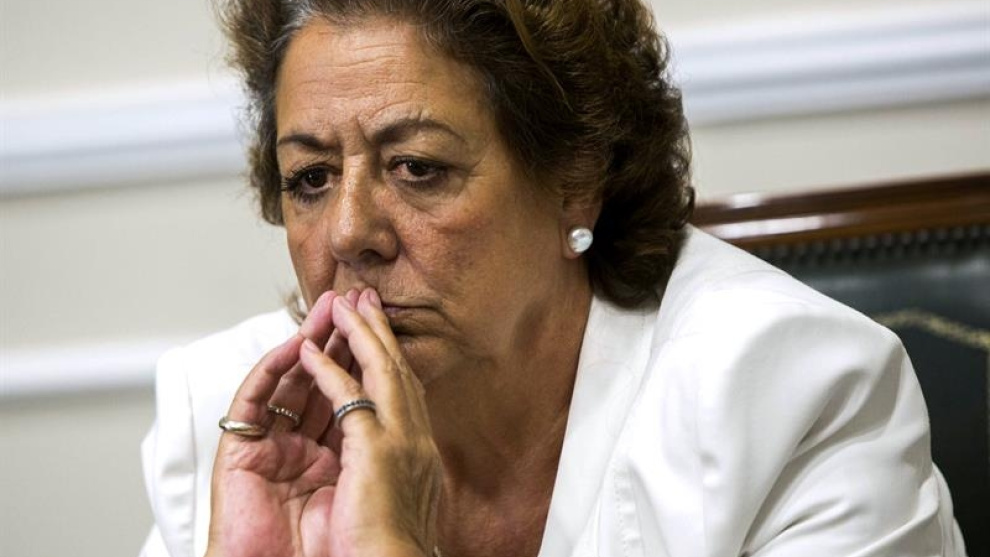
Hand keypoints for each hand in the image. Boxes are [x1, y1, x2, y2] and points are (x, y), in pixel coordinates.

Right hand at [206, 288, 441, 556]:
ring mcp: (270, 447)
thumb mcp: (371, 473)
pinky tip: (297, 345)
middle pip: (322, 376)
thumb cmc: (348, 545)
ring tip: (329, 306)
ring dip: (310, 339)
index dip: (368, 352)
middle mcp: (304, 444)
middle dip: (341, 334)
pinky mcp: (239, 455)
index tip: (384, 315)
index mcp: (338, 451)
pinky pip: (254, 400)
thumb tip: (404, 393)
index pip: (353, 389)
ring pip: (289, 379)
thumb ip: (375, 430)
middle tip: (355, 294)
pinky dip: (274, 370)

────────

Every record above should be set down exactly, with the pictures left out.

→ Answer space:
Hand keypoints for each hand in the image. Boxes are [x1, y1, x2, y2] and points are (x, y), in pixel coordinates.

Right hand at [206, 288, 441, 556]:
ring mcp: (270, 447)
thumb mcp: (371, 473)
pinky tip: (297, 345)
middle pip: (322, 376)
thumb cmc: (348, 545)
ring tip: (329, 306)
ring dip: (310, 339)
index dip: (368, 352)
middle mcp: (304, 444)
middle dip: (341, 334)
pinky mcp: (239, 455)
index tip: (384, 315)
index mcp: (338, 451)
pinky pip: (254, 400)
thumb tip: (404, 393)
index pip: (353, 389)
ring pip: (289, 379)
thumb ip: (375, 430)
middle tip: (355, 294)
pinky dip: (274, 370)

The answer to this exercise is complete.